As corrected through Wednesday, April 2, 2025


[*1]
 Gaon Wellness Acupuncture Physical Therapy and Chiropractic P.L.L.C., Appellant,
v
Kim Jiae, Also Known as Jaie Kim, et al., Respondents.

The Basil Law Group, P.C., New York (David A. Cohen of counsel), for appellant.

Sobel Han, LLP, New York (Deborah A. Bryant of counsel), for respondents.

Order, Supreme Court, New York County (Lyle E. Frank, J.), entered March 5, 2024, which, to the extent appealed from as limited by the briefs, granted the motion of defendant Kim Jiae for summary judgment dismissing the causes of action for breach of contract (first and second causes of action), unanimously reversed, on the law, without costs, and the motion denied.

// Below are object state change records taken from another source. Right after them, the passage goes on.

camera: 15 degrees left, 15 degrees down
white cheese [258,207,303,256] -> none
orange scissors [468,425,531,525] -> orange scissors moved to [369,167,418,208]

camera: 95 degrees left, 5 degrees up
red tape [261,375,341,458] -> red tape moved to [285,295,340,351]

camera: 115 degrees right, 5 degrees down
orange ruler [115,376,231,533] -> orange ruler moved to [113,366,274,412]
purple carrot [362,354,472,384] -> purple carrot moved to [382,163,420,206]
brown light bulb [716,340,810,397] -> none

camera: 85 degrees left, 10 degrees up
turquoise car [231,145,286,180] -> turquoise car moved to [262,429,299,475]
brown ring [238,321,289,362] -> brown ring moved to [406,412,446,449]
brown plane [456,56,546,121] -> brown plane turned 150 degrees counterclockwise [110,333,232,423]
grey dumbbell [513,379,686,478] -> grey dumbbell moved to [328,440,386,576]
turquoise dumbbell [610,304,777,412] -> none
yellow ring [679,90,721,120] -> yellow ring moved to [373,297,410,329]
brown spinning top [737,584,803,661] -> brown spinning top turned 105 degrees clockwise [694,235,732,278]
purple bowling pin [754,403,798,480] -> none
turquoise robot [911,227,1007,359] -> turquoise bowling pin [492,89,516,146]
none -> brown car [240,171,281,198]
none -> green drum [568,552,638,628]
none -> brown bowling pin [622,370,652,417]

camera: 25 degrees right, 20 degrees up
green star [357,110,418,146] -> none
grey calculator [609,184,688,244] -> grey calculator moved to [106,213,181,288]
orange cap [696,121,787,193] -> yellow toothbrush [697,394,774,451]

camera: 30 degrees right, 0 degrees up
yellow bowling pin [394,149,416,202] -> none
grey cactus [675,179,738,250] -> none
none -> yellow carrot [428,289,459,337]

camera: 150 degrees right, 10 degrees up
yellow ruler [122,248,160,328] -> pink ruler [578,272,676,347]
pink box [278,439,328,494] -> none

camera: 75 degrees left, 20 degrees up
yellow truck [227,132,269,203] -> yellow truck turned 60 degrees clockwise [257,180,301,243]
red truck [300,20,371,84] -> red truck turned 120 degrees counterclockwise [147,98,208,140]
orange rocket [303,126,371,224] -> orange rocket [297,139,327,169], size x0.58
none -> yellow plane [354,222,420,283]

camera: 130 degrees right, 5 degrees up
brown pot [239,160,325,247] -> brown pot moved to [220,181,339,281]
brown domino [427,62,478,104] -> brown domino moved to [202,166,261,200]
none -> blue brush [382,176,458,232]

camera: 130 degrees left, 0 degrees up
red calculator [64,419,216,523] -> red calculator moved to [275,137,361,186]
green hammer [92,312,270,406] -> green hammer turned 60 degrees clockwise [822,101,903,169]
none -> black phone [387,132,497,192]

Supreme Court erred in finding that there was no meeting of the minds in the formation of the parties' contract and that the contract was therefore unenforceable. The court found that Kim breached the contract's noncompete covenant at the time she signed it because she was already providing physical therapy services at her own establishment, which was known by plaintiff. Accordingly, the parties could not have formed a mutual understanding and agreement about the terms of their arrangement. However, the facts regarding Kim's activities were known to the court only through its consideration of extrinsic evidence. Evidence outside the four corners of the document is generally inadmissible when interpreting an unambiguous contract term (see R/S Assoc. v New York Job Dev. Auth., 98 NY2d 29, 33 [2002]). Kim does not point to any ambiguity in the restrictive covenants at issue, instead she merely identifies ways in which the contract was counterfactual. For example, Kim highlights that the agreement provided she would render full-time acupuncture services when in fact she provided part-time physical therapy. These circumstances, however, are insufficient to show that the contract was internally inconsistent or ambiguous.

We reject Kim's argument that the agreement fails for lack of consideration, as the record offers no suggestion that plaintiff did not have the option to discontinue working with her. Thus, Kim's continued engagement suffices as consideration (see Zellner v Stephen D. Conrad, M.D., P.C., 183 AD2d 250, 255 [2d Dept 1992]). We also reject Kim's assertion that because plaintiff breached the agreement by not paying her, it may not enforce the agreement's restrictive covenants, as this record does not establish that plaintiff failed to pay her.

At this stage of the litigation, Kim's argument that the noncompete covenant is unreasonable does not offer a sufficient basis to dismiss the breach of contract causes of action. Even assuming that the noncompete covenant is overbroad, there is no rule that automatically invalidates overbroad employment agreements not to compete (see BDO Seidman v Hirshberg, 93 NY2d 382, 394 [1999]). Even when it is overbroad, a noncompete covenant may be partially enforced if an employer demonstrates, among other things, that it has not overreached and that it has "in good faith sought to protect a legitimate business interest, consistent with reasonable standards of fair dealing" (id.; see also Good Energy, L.P. v Kosachuk, 49 AD3d 331, 332 [1st Dept 2008]). This record is not sufficiently developed to establish whether partial enforcement would [*2]be appropriate.

In light of our determination, we need not reach the remaining arguments. Concur—Manzanet-Daniels, J.P., Kennedy, Shulman, Higgitt, Michael, JJ.